Из тьмы к «Абакану» подлетел военный катер погранохраны. Заглушив моторы, плюхнулся носом на воду и по инерции подошел к спасателю. Знакомый абаканцам командир катера — молодой, веселый — громко объявил по мегафону:
— Привет братьям-спасателям! Греетесь? Попрошу капитана третьего ранга Ладогу.
— Слушаю вас, Зиновьев, — отозвался тот, выйдя на крыло.
— Здравия желаю! Поиск людей с бедствующего судна нами уже открыт.
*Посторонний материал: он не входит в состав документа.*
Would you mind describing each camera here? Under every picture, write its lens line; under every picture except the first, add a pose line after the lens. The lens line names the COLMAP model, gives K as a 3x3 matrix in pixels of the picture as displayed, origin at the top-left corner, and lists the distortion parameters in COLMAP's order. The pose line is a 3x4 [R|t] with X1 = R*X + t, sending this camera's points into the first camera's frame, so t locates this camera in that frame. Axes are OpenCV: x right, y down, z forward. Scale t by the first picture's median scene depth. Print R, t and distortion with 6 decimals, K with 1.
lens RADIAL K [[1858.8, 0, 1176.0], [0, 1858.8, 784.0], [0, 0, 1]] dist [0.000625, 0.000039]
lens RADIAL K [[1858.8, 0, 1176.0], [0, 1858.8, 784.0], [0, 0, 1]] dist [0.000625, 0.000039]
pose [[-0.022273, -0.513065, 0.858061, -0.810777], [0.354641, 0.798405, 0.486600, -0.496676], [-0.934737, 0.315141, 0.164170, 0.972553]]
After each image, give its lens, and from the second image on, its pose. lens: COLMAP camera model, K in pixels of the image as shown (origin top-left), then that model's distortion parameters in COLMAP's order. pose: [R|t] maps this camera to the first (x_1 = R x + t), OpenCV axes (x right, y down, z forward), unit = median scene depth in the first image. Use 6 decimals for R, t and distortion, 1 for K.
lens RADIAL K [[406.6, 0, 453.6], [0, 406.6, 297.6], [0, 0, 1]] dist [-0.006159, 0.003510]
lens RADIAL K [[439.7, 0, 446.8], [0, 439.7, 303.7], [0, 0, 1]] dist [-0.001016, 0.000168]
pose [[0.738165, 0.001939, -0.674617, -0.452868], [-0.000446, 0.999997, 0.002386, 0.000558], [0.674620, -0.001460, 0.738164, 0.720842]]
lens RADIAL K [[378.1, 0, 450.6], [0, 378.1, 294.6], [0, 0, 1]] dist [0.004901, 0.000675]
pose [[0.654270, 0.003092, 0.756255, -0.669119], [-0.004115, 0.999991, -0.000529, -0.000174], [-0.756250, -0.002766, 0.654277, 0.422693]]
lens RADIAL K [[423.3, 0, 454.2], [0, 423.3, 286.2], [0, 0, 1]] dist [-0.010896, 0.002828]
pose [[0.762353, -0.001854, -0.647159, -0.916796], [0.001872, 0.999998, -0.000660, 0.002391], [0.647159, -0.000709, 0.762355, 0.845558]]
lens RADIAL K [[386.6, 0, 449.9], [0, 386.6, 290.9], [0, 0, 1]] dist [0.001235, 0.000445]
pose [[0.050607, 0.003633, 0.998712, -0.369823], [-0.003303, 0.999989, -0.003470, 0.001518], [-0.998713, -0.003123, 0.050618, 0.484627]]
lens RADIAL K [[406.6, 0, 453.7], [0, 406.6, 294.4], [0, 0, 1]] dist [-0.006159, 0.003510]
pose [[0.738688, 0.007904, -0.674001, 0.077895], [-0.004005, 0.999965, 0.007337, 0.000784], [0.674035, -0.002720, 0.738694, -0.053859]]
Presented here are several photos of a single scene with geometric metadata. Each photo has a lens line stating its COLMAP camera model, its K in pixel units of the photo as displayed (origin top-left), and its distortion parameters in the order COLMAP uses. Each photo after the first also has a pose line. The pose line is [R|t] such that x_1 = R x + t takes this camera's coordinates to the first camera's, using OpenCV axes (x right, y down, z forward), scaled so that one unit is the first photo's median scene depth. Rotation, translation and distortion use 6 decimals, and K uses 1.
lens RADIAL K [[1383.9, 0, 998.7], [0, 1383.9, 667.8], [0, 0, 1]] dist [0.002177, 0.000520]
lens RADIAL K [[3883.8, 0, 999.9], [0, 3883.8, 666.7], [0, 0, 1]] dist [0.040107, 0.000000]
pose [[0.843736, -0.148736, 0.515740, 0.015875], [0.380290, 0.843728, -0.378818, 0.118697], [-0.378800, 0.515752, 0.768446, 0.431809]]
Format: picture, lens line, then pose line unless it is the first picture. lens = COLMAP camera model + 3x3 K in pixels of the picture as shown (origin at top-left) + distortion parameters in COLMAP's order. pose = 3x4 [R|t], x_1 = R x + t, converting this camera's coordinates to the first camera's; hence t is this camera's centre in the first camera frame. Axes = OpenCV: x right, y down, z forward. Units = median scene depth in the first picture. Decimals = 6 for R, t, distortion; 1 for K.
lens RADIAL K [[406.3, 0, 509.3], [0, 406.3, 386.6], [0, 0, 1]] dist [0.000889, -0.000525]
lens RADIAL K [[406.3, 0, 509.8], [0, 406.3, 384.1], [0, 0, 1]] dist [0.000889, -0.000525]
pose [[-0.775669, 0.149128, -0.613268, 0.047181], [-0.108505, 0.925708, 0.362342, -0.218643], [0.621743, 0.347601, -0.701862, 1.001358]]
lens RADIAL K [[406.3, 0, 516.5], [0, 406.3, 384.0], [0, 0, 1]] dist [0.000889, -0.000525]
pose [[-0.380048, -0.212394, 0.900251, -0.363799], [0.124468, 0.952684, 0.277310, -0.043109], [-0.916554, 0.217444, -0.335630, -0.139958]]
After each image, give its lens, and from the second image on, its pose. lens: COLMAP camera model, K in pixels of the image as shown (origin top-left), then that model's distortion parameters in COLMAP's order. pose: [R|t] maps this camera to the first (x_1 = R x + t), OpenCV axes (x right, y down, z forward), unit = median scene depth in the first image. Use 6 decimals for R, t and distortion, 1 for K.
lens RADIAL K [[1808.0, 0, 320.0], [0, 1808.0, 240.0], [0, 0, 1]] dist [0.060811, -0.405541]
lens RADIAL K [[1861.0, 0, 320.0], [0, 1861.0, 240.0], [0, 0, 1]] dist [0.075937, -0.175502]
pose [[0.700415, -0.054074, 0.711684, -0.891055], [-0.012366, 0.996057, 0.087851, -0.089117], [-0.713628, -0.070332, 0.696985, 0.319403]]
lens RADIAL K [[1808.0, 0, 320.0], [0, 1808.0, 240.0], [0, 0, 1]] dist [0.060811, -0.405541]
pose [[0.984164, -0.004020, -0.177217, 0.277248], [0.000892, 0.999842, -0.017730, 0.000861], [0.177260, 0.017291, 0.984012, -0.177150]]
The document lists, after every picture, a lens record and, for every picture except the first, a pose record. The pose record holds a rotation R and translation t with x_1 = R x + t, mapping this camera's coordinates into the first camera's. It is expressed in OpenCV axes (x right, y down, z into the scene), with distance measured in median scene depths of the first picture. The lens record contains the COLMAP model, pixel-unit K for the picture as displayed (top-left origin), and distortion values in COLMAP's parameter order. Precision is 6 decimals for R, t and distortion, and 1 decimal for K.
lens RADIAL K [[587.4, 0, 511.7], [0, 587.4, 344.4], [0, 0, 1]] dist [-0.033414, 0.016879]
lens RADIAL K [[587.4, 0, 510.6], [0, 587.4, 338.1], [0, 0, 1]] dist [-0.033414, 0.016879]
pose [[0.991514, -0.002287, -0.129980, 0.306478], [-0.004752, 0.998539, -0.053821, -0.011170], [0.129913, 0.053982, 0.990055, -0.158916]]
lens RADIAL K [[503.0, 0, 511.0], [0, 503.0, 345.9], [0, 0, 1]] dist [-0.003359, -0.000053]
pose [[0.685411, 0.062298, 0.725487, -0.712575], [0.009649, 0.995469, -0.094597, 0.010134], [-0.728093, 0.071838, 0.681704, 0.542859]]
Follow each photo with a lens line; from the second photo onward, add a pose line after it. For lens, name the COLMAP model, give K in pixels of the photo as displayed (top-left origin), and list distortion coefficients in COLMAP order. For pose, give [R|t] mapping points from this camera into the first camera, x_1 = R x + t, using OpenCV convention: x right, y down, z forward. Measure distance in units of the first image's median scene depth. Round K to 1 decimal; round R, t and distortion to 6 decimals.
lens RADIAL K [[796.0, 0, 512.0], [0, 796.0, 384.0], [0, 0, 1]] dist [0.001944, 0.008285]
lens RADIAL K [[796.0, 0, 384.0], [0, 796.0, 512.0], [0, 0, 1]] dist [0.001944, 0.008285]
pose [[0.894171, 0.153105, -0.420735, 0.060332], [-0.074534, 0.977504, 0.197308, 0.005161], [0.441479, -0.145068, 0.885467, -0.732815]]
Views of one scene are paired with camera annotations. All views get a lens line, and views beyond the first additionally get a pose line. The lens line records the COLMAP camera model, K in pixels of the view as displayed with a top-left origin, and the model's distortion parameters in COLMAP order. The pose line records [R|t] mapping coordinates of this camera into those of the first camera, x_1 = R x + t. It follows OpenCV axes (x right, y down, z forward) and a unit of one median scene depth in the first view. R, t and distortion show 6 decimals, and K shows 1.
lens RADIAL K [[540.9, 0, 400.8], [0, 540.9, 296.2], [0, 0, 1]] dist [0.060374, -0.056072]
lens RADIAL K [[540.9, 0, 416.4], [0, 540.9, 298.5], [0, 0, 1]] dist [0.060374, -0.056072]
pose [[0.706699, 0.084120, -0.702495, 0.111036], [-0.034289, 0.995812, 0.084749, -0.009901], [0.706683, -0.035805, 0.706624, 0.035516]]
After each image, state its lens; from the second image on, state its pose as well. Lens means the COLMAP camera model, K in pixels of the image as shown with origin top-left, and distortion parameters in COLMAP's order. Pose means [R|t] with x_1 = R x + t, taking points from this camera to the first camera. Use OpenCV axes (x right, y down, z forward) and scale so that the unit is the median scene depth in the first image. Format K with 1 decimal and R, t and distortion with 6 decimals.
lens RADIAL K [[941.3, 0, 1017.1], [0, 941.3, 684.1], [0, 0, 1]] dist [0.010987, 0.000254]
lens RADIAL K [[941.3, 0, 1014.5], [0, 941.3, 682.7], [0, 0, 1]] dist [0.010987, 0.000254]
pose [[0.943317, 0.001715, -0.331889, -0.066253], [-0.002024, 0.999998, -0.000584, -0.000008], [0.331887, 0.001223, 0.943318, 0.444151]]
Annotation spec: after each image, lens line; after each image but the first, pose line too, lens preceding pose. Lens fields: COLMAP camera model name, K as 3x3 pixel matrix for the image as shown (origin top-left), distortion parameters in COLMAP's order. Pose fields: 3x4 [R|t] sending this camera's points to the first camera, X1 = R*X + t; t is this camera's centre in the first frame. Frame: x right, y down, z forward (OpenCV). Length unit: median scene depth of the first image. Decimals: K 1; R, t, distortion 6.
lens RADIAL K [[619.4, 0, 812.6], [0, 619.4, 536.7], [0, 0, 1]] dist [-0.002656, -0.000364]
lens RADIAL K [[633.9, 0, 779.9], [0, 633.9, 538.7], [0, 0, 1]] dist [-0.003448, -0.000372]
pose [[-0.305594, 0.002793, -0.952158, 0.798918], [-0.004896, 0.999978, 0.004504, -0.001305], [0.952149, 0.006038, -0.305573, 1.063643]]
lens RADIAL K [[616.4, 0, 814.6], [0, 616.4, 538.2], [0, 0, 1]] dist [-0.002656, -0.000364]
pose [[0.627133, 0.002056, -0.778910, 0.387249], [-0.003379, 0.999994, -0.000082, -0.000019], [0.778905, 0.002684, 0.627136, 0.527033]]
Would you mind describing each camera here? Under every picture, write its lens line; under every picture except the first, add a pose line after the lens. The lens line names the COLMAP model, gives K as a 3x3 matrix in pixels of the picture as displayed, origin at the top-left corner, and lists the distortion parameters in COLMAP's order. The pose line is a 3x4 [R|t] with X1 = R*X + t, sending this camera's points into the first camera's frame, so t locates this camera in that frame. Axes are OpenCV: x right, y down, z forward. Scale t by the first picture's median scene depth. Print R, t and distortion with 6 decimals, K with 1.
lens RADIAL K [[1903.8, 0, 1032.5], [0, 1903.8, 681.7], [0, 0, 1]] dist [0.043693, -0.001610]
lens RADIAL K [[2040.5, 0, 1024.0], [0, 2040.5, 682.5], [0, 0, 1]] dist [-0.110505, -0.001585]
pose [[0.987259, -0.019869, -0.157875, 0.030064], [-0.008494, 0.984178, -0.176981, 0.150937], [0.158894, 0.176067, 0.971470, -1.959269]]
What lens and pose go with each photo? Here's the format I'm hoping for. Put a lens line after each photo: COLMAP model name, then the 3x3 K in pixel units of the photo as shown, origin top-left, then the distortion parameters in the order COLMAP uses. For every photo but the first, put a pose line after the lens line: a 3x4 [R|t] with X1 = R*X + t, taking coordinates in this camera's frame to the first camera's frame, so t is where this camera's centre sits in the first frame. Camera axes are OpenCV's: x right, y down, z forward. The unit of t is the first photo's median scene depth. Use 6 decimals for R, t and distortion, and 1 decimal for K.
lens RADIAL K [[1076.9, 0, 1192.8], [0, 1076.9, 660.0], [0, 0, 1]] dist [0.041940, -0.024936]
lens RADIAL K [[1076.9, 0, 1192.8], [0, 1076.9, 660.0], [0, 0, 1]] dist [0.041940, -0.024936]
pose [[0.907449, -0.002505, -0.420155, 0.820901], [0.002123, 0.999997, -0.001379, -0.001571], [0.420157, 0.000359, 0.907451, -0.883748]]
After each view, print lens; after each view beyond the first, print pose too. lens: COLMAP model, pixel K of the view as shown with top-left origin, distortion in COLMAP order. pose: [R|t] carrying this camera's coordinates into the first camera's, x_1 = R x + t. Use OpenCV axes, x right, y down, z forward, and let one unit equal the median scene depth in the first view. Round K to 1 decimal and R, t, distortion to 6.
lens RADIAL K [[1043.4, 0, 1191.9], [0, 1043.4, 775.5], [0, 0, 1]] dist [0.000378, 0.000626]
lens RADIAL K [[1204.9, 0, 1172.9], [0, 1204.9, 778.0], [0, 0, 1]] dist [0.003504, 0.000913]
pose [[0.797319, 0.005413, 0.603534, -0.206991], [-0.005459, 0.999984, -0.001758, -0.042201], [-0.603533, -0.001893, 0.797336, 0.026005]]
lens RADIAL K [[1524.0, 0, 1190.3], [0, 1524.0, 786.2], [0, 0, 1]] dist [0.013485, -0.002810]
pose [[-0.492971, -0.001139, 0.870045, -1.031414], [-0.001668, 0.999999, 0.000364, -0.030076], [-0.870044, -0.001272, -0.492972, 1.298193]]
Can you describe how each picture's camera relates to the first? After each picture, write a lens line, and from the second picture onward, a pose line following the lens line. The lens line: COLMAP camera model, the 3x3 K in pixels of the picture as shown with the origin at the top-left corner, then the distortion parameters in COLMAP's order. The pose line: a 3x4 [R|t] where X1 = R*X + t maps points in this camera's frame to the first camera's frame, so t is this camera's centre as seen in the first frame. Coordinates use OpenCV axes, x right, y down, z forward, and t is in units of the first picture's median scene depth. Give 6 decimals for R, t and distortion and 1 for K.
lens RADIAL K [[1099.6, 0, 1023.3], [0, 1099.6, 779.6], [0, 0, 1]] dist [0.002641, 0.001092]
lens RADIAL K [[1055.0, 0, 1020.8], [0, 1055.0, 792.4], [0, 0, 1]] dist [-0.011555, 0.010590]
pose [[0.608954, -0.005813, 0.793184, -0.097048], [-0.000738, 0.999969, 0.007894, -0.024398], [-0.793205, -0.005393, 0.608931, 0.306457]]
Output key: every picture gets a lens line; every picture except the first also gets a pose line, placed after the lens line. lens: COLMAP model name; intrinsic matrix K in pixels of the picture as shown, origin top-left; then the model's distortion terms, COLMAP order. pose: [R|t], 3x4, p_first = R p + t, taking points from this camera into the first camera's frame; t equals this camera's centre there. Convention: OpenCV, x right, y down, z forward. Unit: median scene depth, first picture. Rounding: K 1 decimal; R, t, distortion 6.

— Добро, Зиновьев, спасибо. Желаем удачи!
— Взаимно!
Поодаль во тьме перемигнулись другие катера. Взревев моторами, катер Зиновьева тоже умчался.
Повременив, Ладога решил:
— Рискнем. Действуйте, Серебров.
Защитив себя жемчужным каскадом распыляемой воды — на синем бархате ночи да еще в багровых бликах пожара это выглядело феерически! — спасатель подошел к «Сирене» и ударил по огню тугими струями изо всех лафетных стволов. Командуя, Серебров то разводил эти струи, то сводил в одну цель — и тогда могучий напор их крушил переборки, вышибал двери, отрывал и швырял за борт горящие обвесы, мебель, рундуки...
Огонь стихал. Горящее судно окуталось дымом и паром. Стало темно, прохладно, запахло угаром.
— Врубить прожектора! — приказал Серебров. Доложил Ладоге: — Товарищ командир, пожар притушен, обстановка позволяет — разрешите высадить десант?
Ладога медлил. Кто его знает: высадишь — а тут как раз и рванет!.. И выйдет — послал людей на верную смерть.
Серебров ждал. Офицеры молчали. И тут с «Сирены» донесся слабый протяжный крик. Здесь, конечно, уже прочь все опасения.
— Добро, высаживайте. И поживее!
Первым на борт «Сирены» перебрался сам Серебров. Произведя наружную рекогносцировку, подал знак — за ним последовали в термостойких костюмах, волоча за собой воздухопроводные шланги и сигнальные концы, Шнейдер и Сыроежка. И замыкающими — старшина Шлунок и Скултэ.
Тут произошла маленькая заминка. Шлунок умудрился сорваться с борта — его подняли из воды обратно на «Абакан» и быстро заменили старшим матросом Изотовым.
Задачи парам были поставлены разные. Шнейдеру с Сыроежкой — найти и ликвидировать главный очаг пожара. Местами палуба уже прогорела. Рискуя провалиться или запутаться шлангами в хаосе разрушений, парни пробирались по задымленной, тлеющей руине жилой палубы, обследуя залитые водой по самые комингсы помещения. Пожар начался с провизионки, где хранились вина, ром, спирт и прочее. Вероятно, тут что-то случайно подожгли — струсили и удрали. От огня лопнули бутылки со спиртом, спирт рванул — и пошло!.. И сейчас еще пузырилась, как раскаленная магма, смесь масла, спирта, сахара, рома и водок. Главстаршина с матросом приняли с «Абакана» пенный ствол, заполнили провизионку углекислотной пеной и тем надежно ликвидировали очаг пожара.